The article, commissioned in 1995 for the now long-defunct Empyrean Magazine, was rejected by the publisher upon submission due to alleged “unethical interview procedures” on behalf of the outlet. The world would never have been able to scrutinize Manson’s own admissions if he hadn’t legitimized the interview by publishing it for the first time in his official biography.

So why now? Why is this all coming to light at this moment? Conspiracy theorists will tell you Manson’s recent head dive into an acting career is being sabotaged by the Hollywood elite. Journalists will tell you things boiled over when he hung up on an interviewer from Metal Hammer magazine who asked him about Evan Rachel Wood last November.
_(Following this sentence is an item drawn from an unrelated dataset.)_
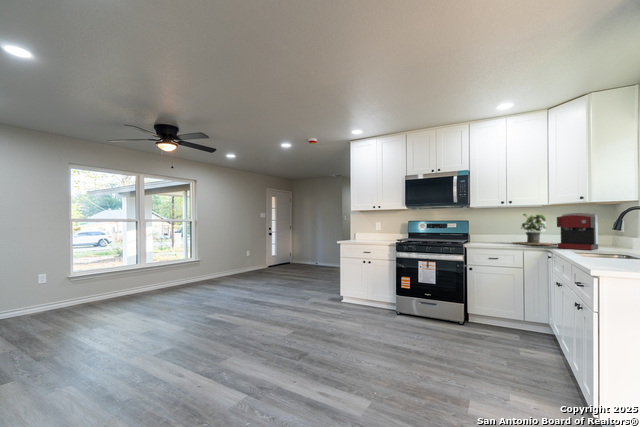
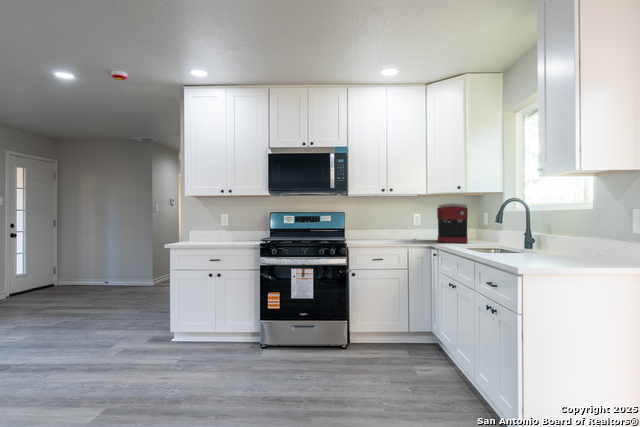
potted plant: present [512,214,557,245] -> none [389,204,430,240]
But the truth is much less nuanced than that: bystanders aren’t comfortable holding these assholes accountable until their victims suffer through the punishing act of outing them. Nobody wants to be the one to stick their neck out first, so the anti-rape work in a community is relegated to its own survivors.

Since Wood’s disclosure, four more women have spoken to Vanity Fair on what they say is their experiences of abuse at Manson’s hand. And now, bystanders are ready to weigh in. Everyone from former adult film superstar Jenna Jameson, to Limp Bizkit’s Wes Borland and another former fiancée of Manson’s — #MeToo activist Rose McGowan — have rolled out public denunciations (and in McGowan's case, condemnations) of the singer in the aftermath. Even Reznor himself, who has never commented on Manson’s relationship with Wood, condemned his former collaborator in a public statement vehemently denying his involvement in the rape story told by Manson in the 1995 interview.

As Manson’s defenders decry “cancel culture” there’s a bigger point to be made about the insidious enablement of abuse in cultures of “open secrets.” These revelations of sexual abuse are not surprising anymore. The only thing about these cases that still shocks us is how society continues to let abusers discreetly fly under the radar of whisper networks, even in a post-#MeToo world.